心の中でそうつぶやき、2杯目を頼んだときに、背中から声を掛けられた。

 

声の主は女性で、ずっとこのバーで男を待っているのだという。

男は、ジャックダニエルが好きで、僕の背中が彼によく似ていると言われた。

「彼は、いつもジャックダニエルで。
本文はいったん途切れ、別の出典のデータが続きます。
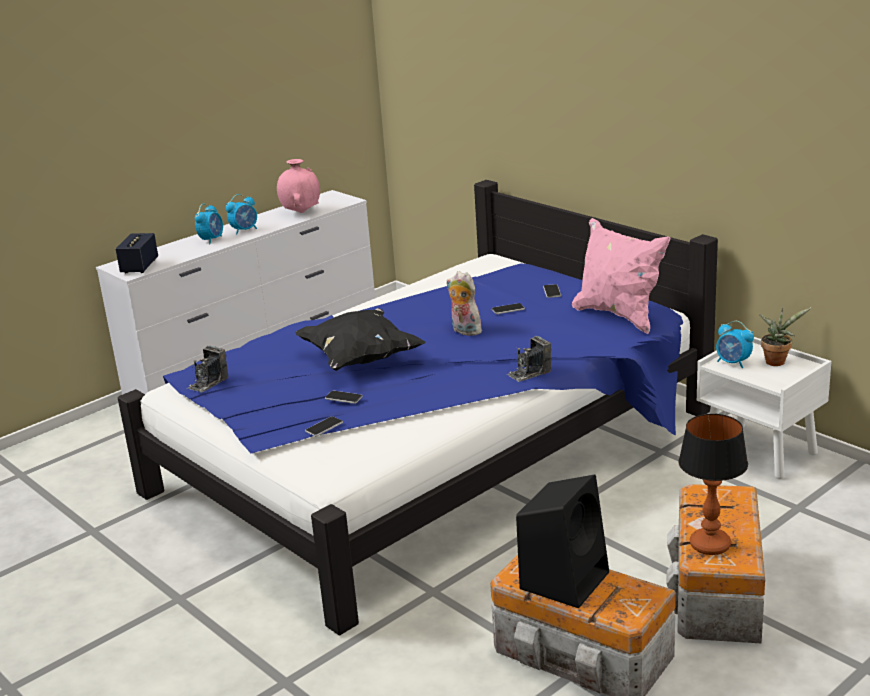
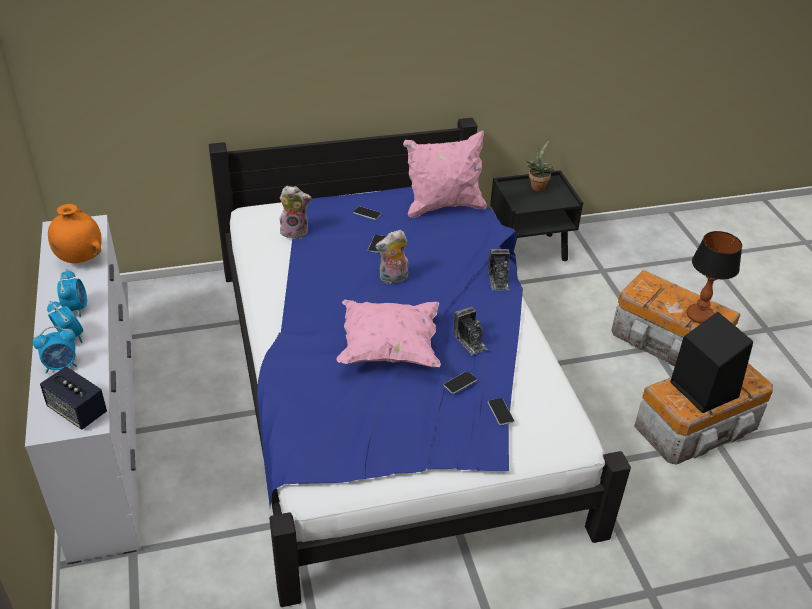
camera: 65 degrees left, 15 degrees up
(208, 383) = (347, 455): camera -> camera (470, 341)
(301, 212) = (80, 259): pink vase -> orange vase
(360, 359) = (389, 349): black pillow -> pink pillow
(480, 277) = (295, 231): none -> plush toy
(733, 363) = (524, 201): alarm clock -> alarm clock (61, 365)
(760, 451) = (529, 251): white nightstand -> black nightstand

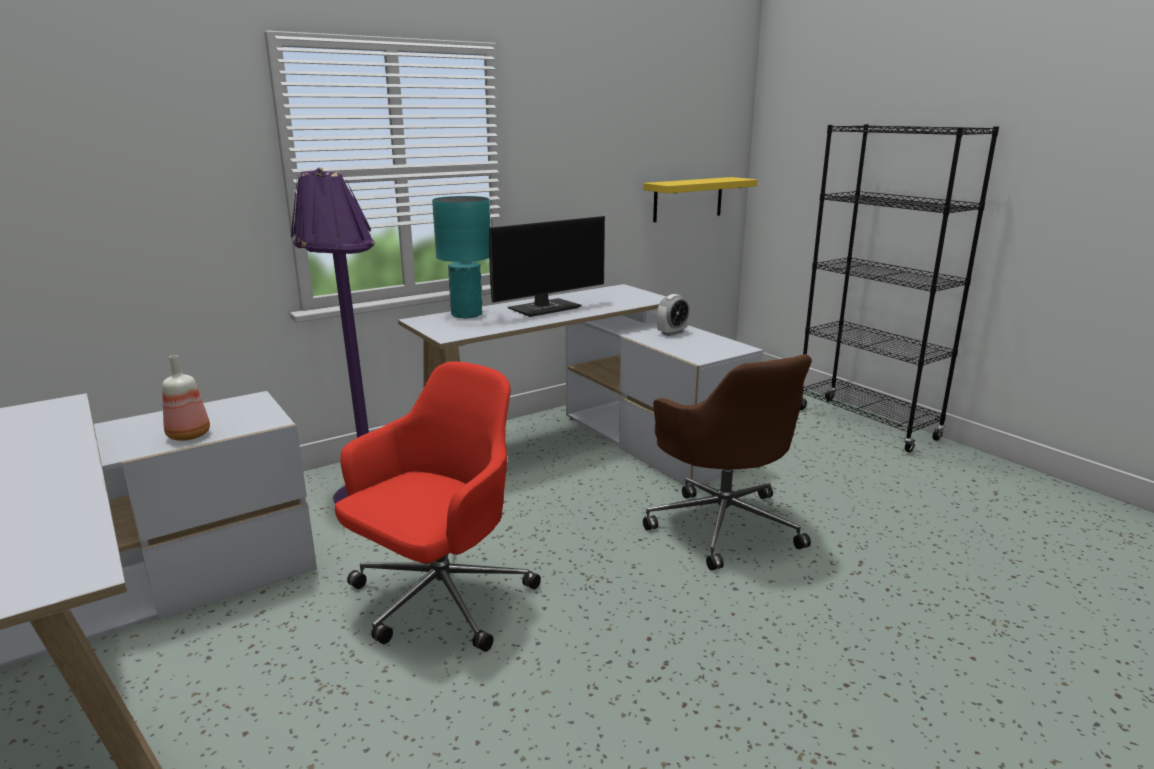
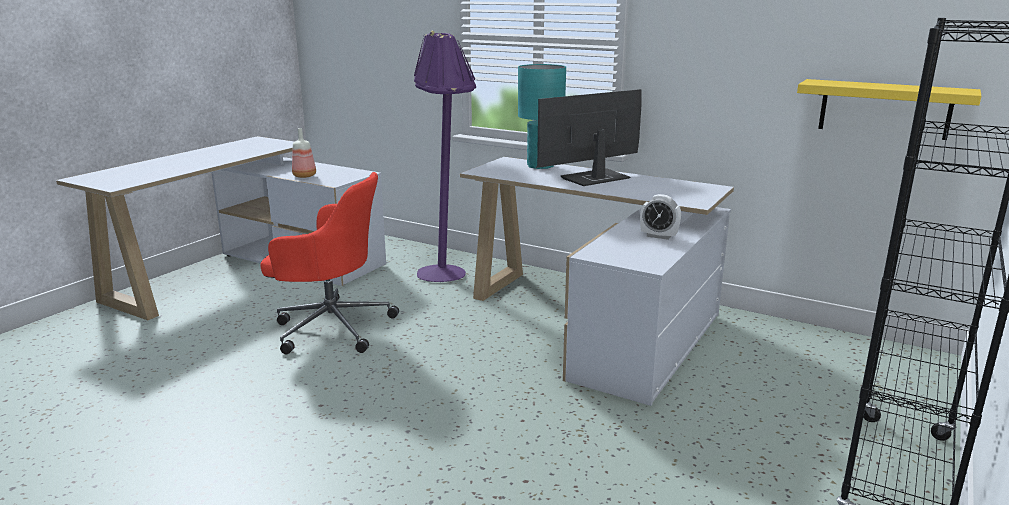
camera: 65 degrees right, 0 degrees up
(545, 308) = (594, 179): monitor -> monitor turned 120 degrees clockwise
(723, 524) = (513, 410): brown office chair -> none

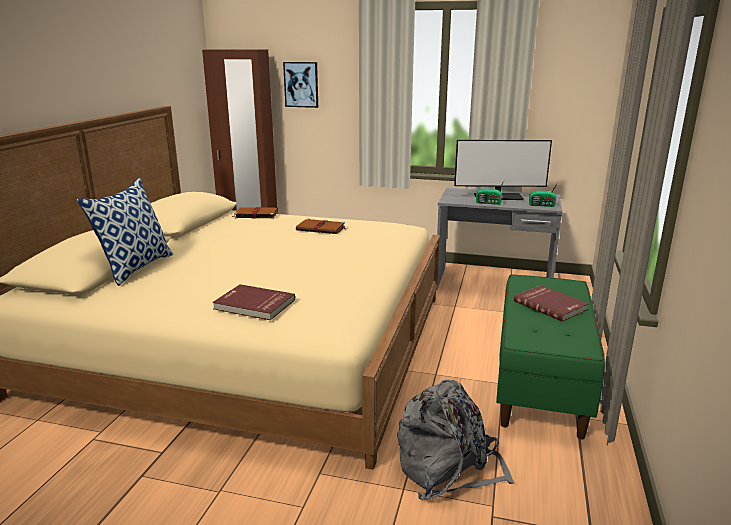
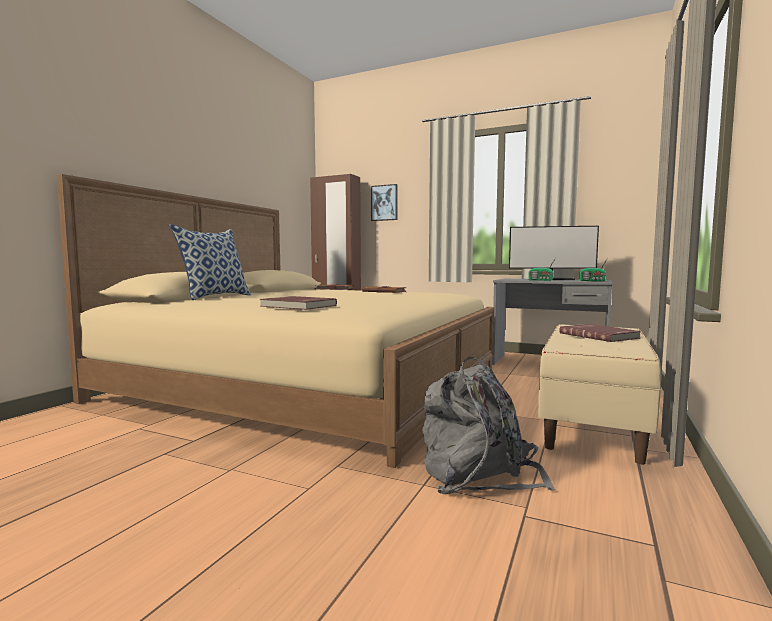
camera: 10 degrees right, 15 degrees down
(541, 383) = (594, 423): green bench -> beige bench

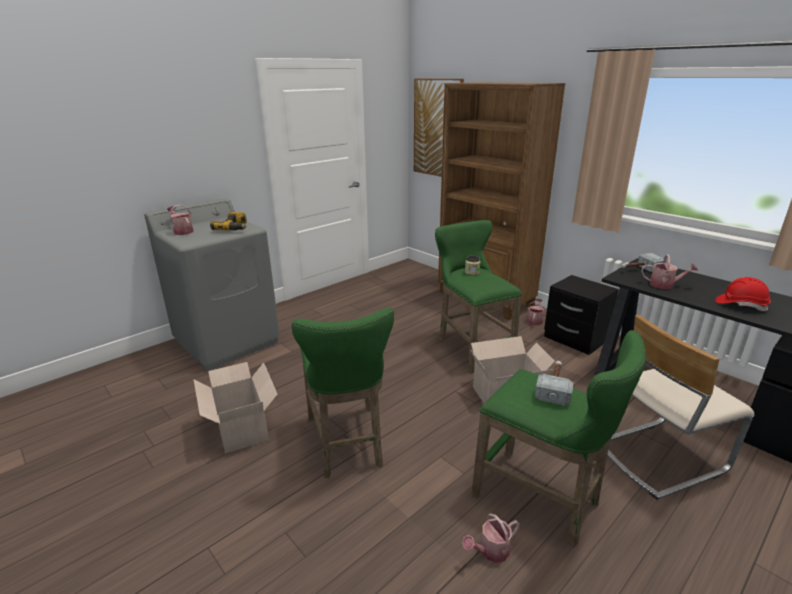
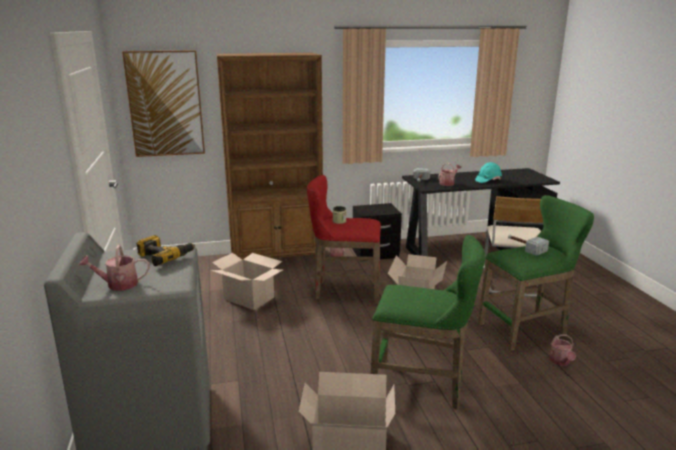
camera: 60 degrees left, 5 degrees down
(405, 313) = (248, 298): none -> cardboard box
(471, 348) = (343, 291): green stool -> red stool
(740, 305) = (488, 180): red hard hat -> turquoise hard hat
私は、いつもソルティドックだったわ」

僕は、黙って彼女の顔を見ていた。

「もう、来ないわね…」

そう言うと、彼女は黙り込んだ。

彼女は長い沈黙の中で、彼との思い出をいつくしむように…

そおっと、指でソルティドックをかき回した。

 

愛を語る…

そんな術もない僕は、でも勇気を出して彼女に話しかけた。

「良かったら、話を聞こうか?」

「なんで、そんなに爽やかに笑っているの?」

彼女は訝しげに小首をひねり、そう答えた。

僕は、仕事で札幌に来てトラブル処理をした事をかいつまんで話した。

「困難を乗り越えて今日、僕は一回り成長したんだ!だからキミも、今夜は一回り成長できるチャンスなんじゃないかな?」

酔いもまわり、そんなキザな台詞を口にした。

どうせ僕は、明日には札幌を後にするのだし、何もかも今夜は自由なはず。

 

「あなた、面白いわね!」

彼女はそう言うと、やがて堰を切ったように話だした。

2年前に彼の後を追いかけるようにして、札幌に来たという。

お金もなく住む場所もなく一人で生きていかねばならず、仕方なく夜の店で働き始めた。

《このお店で待っていてくれ、いつか迎えに来るから》

それが彼の最後の言葉だった。

彼女は少し涙ぐみながら、それでもニッコリと微笑んで僕の顔を見て笑った。

 

やがて僕が泊まっているホテルに、彼女が付いてきた。

お互いのことを語り合い、そしてベッドで2人は一緒になった…

朝、「昨夜は、ありがとう!」と伝えると、彼女はホテルの玄関で僕を見送ってくれた。

やがて、新千歳空港に着いた。

荷物を預けて、ラウンジから彼女に電話をすると「おかけになった電話番号は~」のアナウンスが流れてきた。

 

昨夜の出来事は、夢幻の如く…

いや、そうじゃない!体の痛みが確かに現実だったと、教えてくれる。

真夏の夜の夢ならぬ、真冬の夜の夢。

冬の札幌は、寒いのではなく暖かかった、ぬくもりがあった。

今度は、仕事ではなくプライベートで来てみよう。

そして、あのススキノのバーで、今度は僕が彼女を待つんだ。


END

  

札幌ストーリー「思い出と、供に…」は、いかがだったでしょうか?

以前に、ショート形式で掲載したのを、加筆修正しました。

美蘭さんの「続きはどうなりますか?」というリクエストに答えてみたのですが…

実際には、物語の構成は出来ていたのですが、仕事の忙しさからまとめることが出来ずに、ようやく形にしてみました。

札幌ススキノが舞台となる、大人のストーリー!

楽しんでいただければ、嬉しいです。